Decoding from file-like object reads too much data (C extension only)

Question

Decoding from file-like object reads too much data (C extension only)

vtermanis opened this issue 5 years ago · 3 comments

Problem

When decoding from a file-like object (using load() via C extension), up to BUFFER_FP_SIZE bytes are buffered when read()ing from it. This means that data is likely to be consumed past the end of the encoded ubjson block which is subsequently not available to either decode additional ubjson blocks or for other purposes.

Potential solutions

seek() back to recover unused read data.
- File-like objects should not need to support seek()
Don't buffer at all and only read as much data as needed (often single bytes).
- Underlying file-like object might have its own buffering already
- Pure-Python version already does this

Test case

import ubjson
from io import BytesIO

# Only applies to C extension
assert ubjson.EXTENSION_ENABLED

sample_input = 'something to encode'
output = BytesIO()

# Produce output with multiple serialised ubjson "documents"
for _ in range(10):
    ubjson.dump(sample_input, output)

# Decode all of the documents
output.seek(0)
for i  in range(10):
    print(i)
    assert sample_input == ubjson.load(output)

Expected result

All 10 documents are decoded.

Actual result

0
1
Traceback (most recent call last):
  File "<stdin>", line 3, in <module>
ubjson.decoder.DecoderException: Insufficient input (Type marker)

Answer 1 · 2019-05-11T23:08:21.000Z

Initial solution - remove buffering completely

Overview

Read the exact requested character count from file-like objects read() method. This results in significantly more calls to said method (as e.g. type markers result in a one byte read) and leads to considerable performance degradation.

Potential alternative

If file-like object is seekable() (e.g. file on local filesystem), enable buffering, otherwise use no buffering (e.g. socket).

General testing

full suite with added test for issue
coverage_test.sh with compiled extension
pympler reference leak test (see bottom of test.py)

Performance

Medium-size varied-content decoding

Steps

python3 -mubjson fromjson test/data/CouchDB4k.compact.json /tmp/CouchDB4k.compact.ubjson
python -mtimeit --n 50000 \
 -s "
from io import BytesIO
from ubjson import load, __version__
print(__version__)
raw = BytesIO()
with open('/tmp/CouchDB4k.compact.ubjson', 'rb') as f:
    raw.write(f.read())
"\
 'raw.seek(0); load(raw)'

Python3 output

Before

0.13.0
0.13.0
0.13.0
50000 loops, best of 3: 23.4 usec per loop

After

0.14.0
0.14.0
0.14.0
50000 loops, best of 3: 73.8 usec per loop

Python2 output

Before

0.13.0
0.13.0
0.13.0
50000 loops, best of 3: 25.5 usec per loop

After

0.14.0
0.14.0
0.14.0
50000 loops, best of 3: 92.5 usec per loop

Large file decoding (62MB with small fields)

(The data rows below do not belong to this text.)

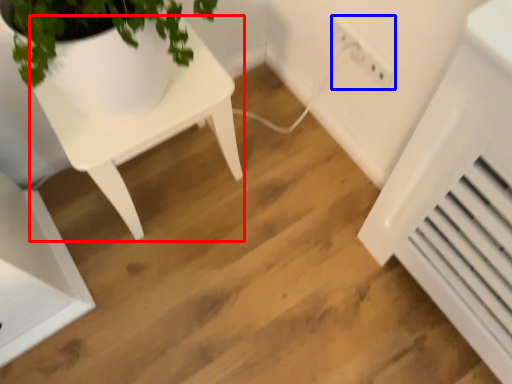
Question: Which object is further to the camera taking this photo, table (highlighted by a red box) or electric outlet (highlighted by a blue box)?

Choices:
 (A) table
 (B) electric outlet

Answer: (B)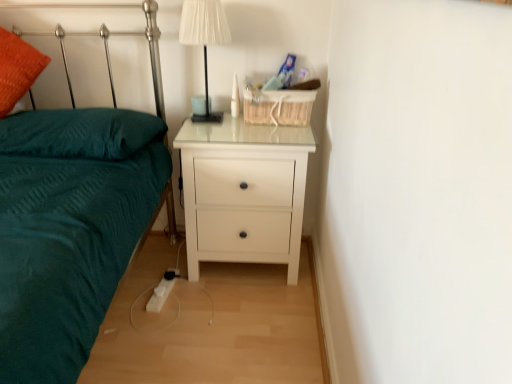
Question: Is point (48, 139) positioned closer to the camera than point (207, 114)?

Choices:
 (A) farther
 (B) closer

Answer: (B)

Question: Which is correct: teal soft pillow at left is inside white fabric lampshade at upper center, or outside of it?

Choices:
 (A) inside
 (B) outside

Answer: (B)

Question: Estimate the real-world distances between objects in this image. Which object is closer to the white fabric lampshade at upper center?

Choices:
 (A) white glossy nightstand at center
 (B) teal fabric bed at left
 (C) teal soft pillow at left

Answer: (A)

Question: Which is nearer to the white fabric lampshade at upper center?

Choices:
 (A) teal fabric bed at left
 (B) teal soft pillow at left
 (C) white glossy nightstand at center

Answer: (C)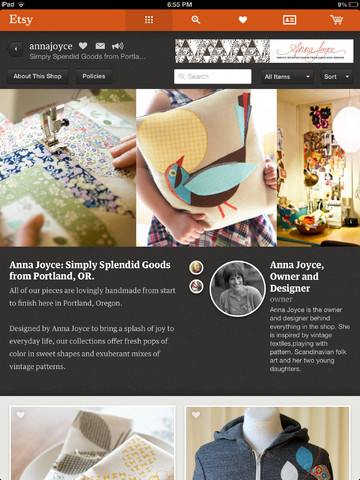
Identify the location of sewing machine. [35, 102].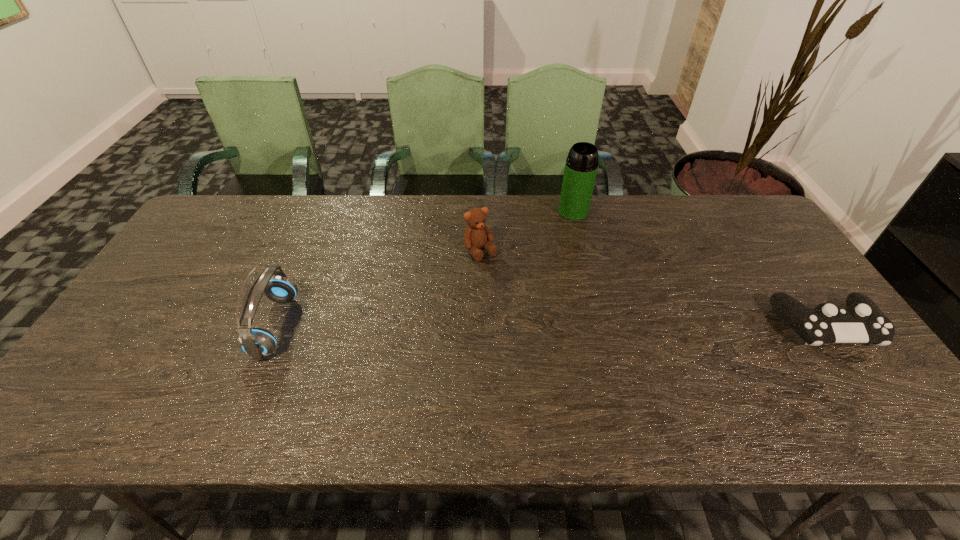
Identify the location of the second tallest object. The image size is (960, 540). (256, 342).

Identify the location of headset. (256, 342).

Locate an element on the screen. The height and width of the screenshot is (540, 960). the shortest object is located at coordinates (862, 321).

Where is `the rightmost object`? Image resolution: width=960 pixels, height=540 pixels. the rightmost object is located at coordinates (862, 321).

Image resolution: width=960 pixels, height=540 pixels. In order to click on the second shortest object in this screenshot , I will do `click(477, 234)`.

The width and height of the screenshot is (960, 540). Identify the location of teddy bear. (477, 234).

Identify the location of the farthest object. (581, 165).

Find the location of a particular element. This screenshot has height=540, width=960. the tallest object is located at coordinates (581, 165).

The height and width of the screenshot is (540, 960). I want to click on vacant space located 0.050m on the ear cups of the leftmost object, so click(x=310, y=326).

At what (x,y) coordinates should I click in order to perform the action: click on vacant region located 0.070m on the surface of the rightmost object. Please return your answer as a coordinate pair (x, y). This screenshot has width=960, height=540. Looking at the image, I should click on (862, 377).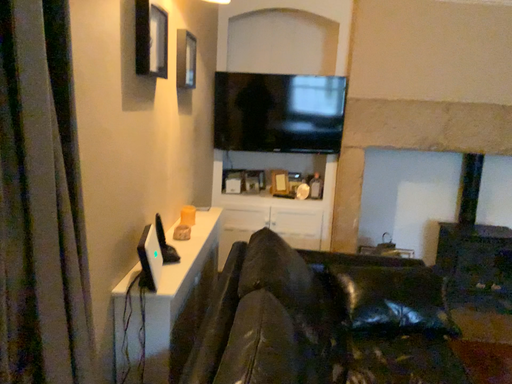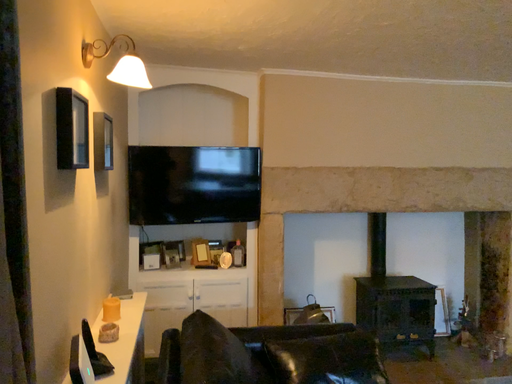
Question: How did the camera likely rotate when shooting the video?

Choices:
 (A) rotated left
 (B) rotated right

Answer: (B)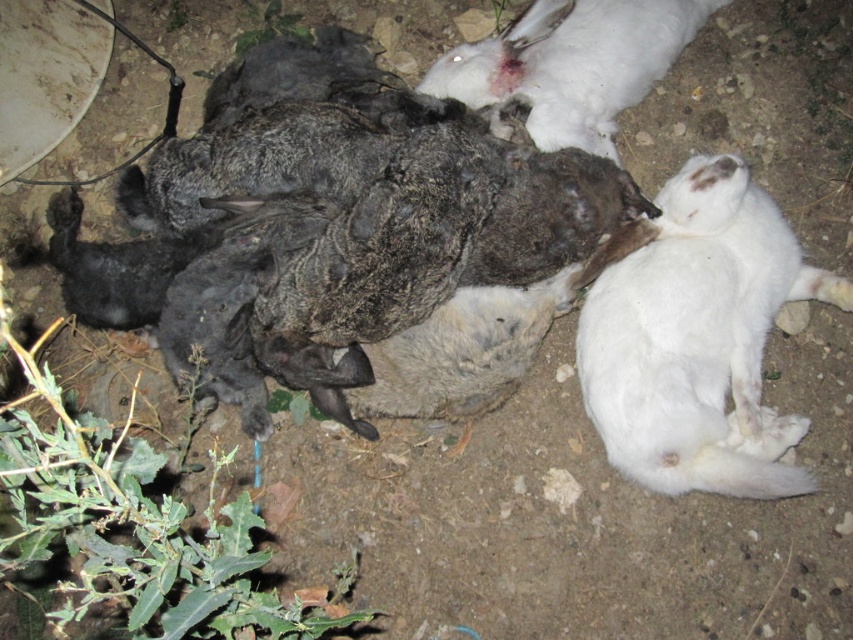
In the scene shown: You are a wildlife photographer trying to capture a closeup shot of the white fur rabbit at upper right. However, there is a white fur cat at right in the way. Can you tell me which animal is thinner so I can decide which one to move?

The white fur cat at right is thinner than the white fur rabbit at upper right, so you should move the cat to get a clear shot of the rabbit.

You are a photographer standing 2 meters away from a white fur cat at right. You want to take a closeup photo of the cat without moving closer. Can you do it with a standard zoom lens that has a maximum zoom of 200mm?

The white fur cat at right is 1.68 meters from viewer. Since you are 2 meters away, the cat is within the camera range. With a 200mm zoom lens, you can zoom in sufficiently to take a closeup photo without moving closer.

You are a photographer trying to capture a closeup of the white fur rabbit at upper right. However, you notice the white fur cat at right is blocking your view. Based on their positions, can you move to the left or right to get an unobstructed shot?

The white fur cat at right is to the right of the white fur rabbit at upper right. To avoid the cat, you should move to the left side to get an unobstructed view of the white fur rabbit at upper right.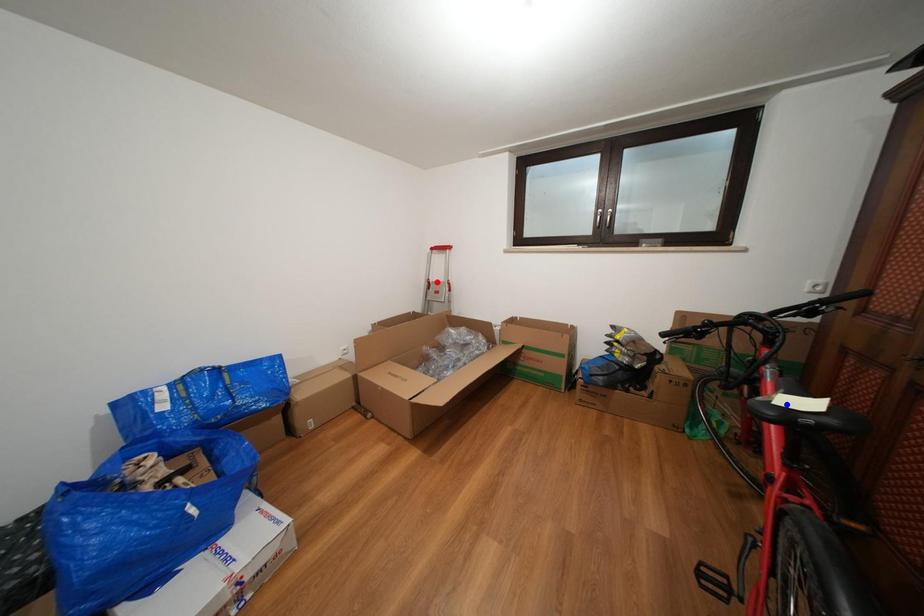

python3 -mtimeit -r1 -n1 -s "
from ubjson import load, __version__
print(__version__)
" "
with open('DEFRA.uk_air.ubj', 'rb') as f:
    load(f, intern_object_keys=True)
"

Python3 output

Before

0.13.0
1 loops, best of 1: 2.08 sec per loop

After

0.14.0
1 loops, best of 1: 5.53 sec per loop

Answer 2 · 2019-06-04T16:14:07.000Z

#11 addresses performance concerns by using three methods for reading input from:

Fixed single-dimension byte sequence (as before)
Buffered from a seek()-able file-like object (as before)
Unbuffered from a file-like object (new)

Answer 3 · 2019-06-20T17:38:11.000Z

Fixed in 0.14.0.